Security Researcher Demonstrates Taking Control Of A New Mac On Its First Wi-Fi Connection
We're all familiar with how Macs are resistant to malware and viruses. However, this may not always be the case, as a security researcher has demonstrated at the Black Hat conference in Las Vegas, a method through which he took control of a brand new Mac. More to the scenario is that the installation of unlimited malware took place on the device's first-ever Wi-Fi connection. So let's dive in to see some more details on the vulnerability.
A Vulnerability Discovered In macOS Allows Researcher To Take Control Of a Mac On First Wi-Fi Connection
A vulnerability discovered in the Mobile Device Management on a Mac allowed the researcher to install unlimited malware. Moreover, the malware was installed before the owner could even see the desktop. However, while the vulnerability exists, it isn't easy to perform the hack. Requiring a Man in the Middle attack on a Mac which was purchased by a corporation using MDM tools in order to install enterprise apps.
Here's how Wired explains it:
When a Mac turns on and connects to Wi-Fi for the first time, it checks in with Apple’s servers essentially to say, “Hey, I’m a MacBook with this serial number. Do I belong to someone? What should I do?”
If the serial number is enrolled as part of DEP and MDM, that first check will automatically initiate a predetermined setup sequence, through a series of additional checks with Apple’s servers and an MDM vendor’s servers.

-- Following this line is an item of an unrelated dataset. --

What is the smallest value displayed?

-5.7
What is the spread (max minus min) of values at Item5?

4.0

Companies typically rely on a third-party MDM facilitator to navigate Apple’s enterprise ecosystem. During each step, the system uses “certificate pinning,” a method of confirming that particular web servers are who they claim. But the researchers found a problem during one step. When MDM hands off to the Mac App Store to download enterprise software, the sequence retrieves a manifest for what to download and where to install it without pinning to confirm the manifest’s authenticity.

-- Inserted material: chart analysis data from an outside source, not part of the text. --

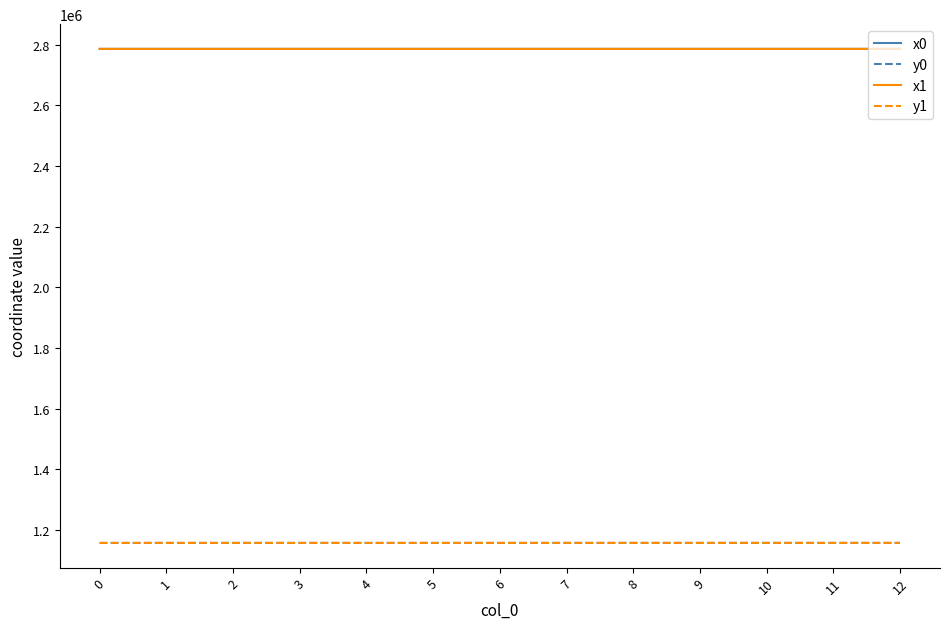

What is the maximum value shown in the chart?

2786534.9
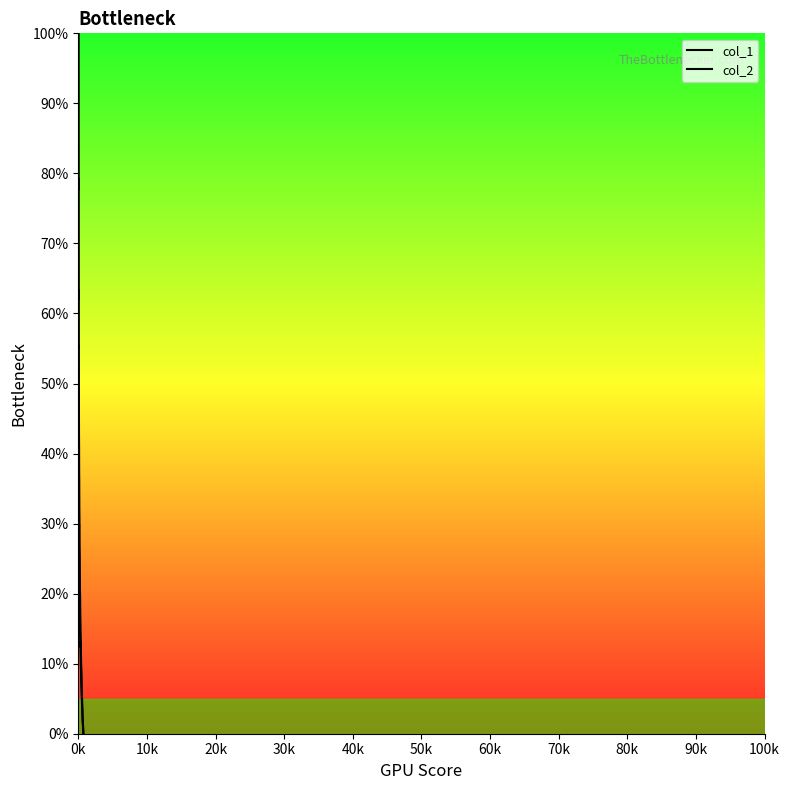

How many series are shown in this chart?

2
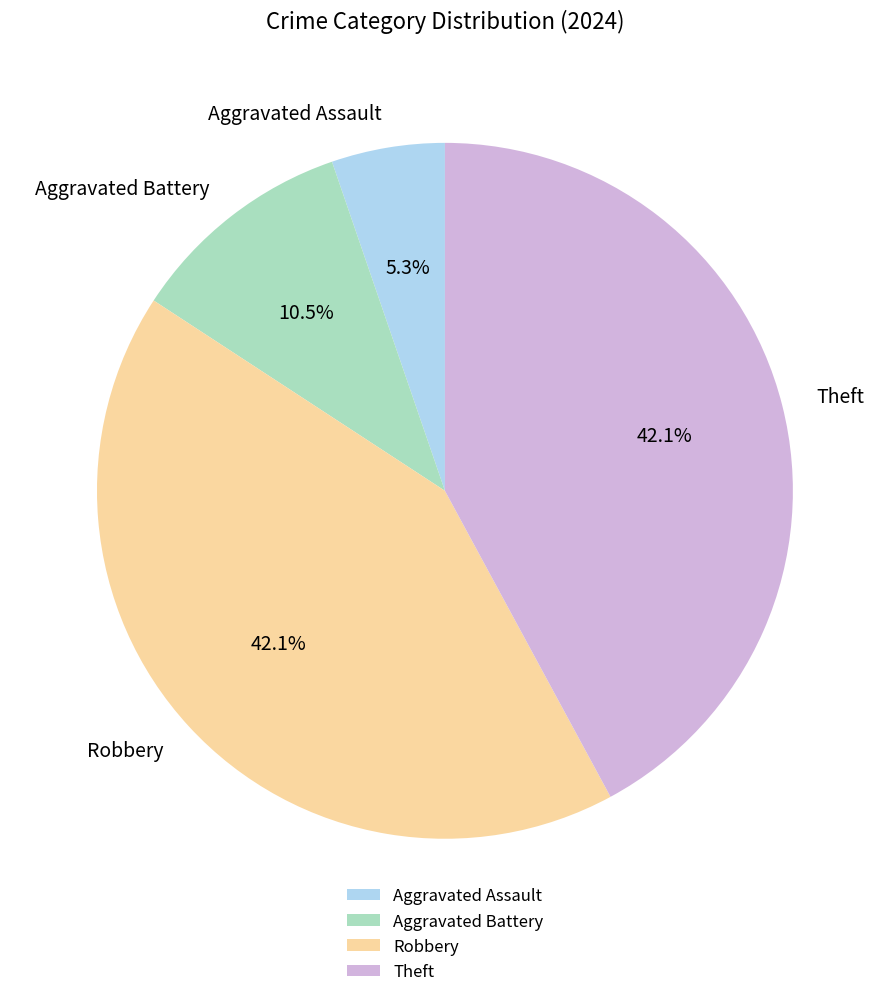

Does Aggravated Battery account for over 50% of the chart?

No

If a hacker could lurk somewhere between the MDM vendor’s web server and the victim device, they could replace the download manifest with a malicious one that instructs the computer to instead install malware.

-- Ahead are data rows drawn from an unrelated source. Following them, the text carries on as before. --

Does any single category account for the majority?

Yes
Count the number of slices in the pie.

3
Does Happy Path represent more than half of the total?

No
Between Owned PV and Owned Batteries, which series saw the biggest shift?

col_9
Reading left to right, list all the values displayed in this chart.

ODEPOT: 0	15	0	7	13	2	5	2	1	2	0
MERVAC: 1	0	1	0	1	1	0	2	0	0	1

The malware is not potentially capable of actions like screen-grabbers and key-loggers, but it also constitutes of tools which could possibly find vulnerabilities in the entire network of a corporation. Identified by Jesse Endahl, Fleetsmith's chief security officer of Mac management along with Max Bélanger, who is a staff engineer at Dropbox.
“One of the aspects that’s scary about this is if you’re able to set this up at the company level you could infect everybody depending on where you do the man-in-the-middle,” Bélanger says. “This all happens very early in the device’s setup, so there aren’t really restrictions on what those setup components can do. They have full power, so they’re at risk of being compromised in a pretty special way” […]
“The attack is so powerful that some government would probably be incentivized to put in the work to do it,” Endahl says.
The researchers have notified Apple of the given vulnerability and it's just a matter of time when Apple fixes it. as it has been the case in the past. While the fix has already been rolled out in macOS 10.13.6, it still needs to be fixed on devices running an older version of the firmware.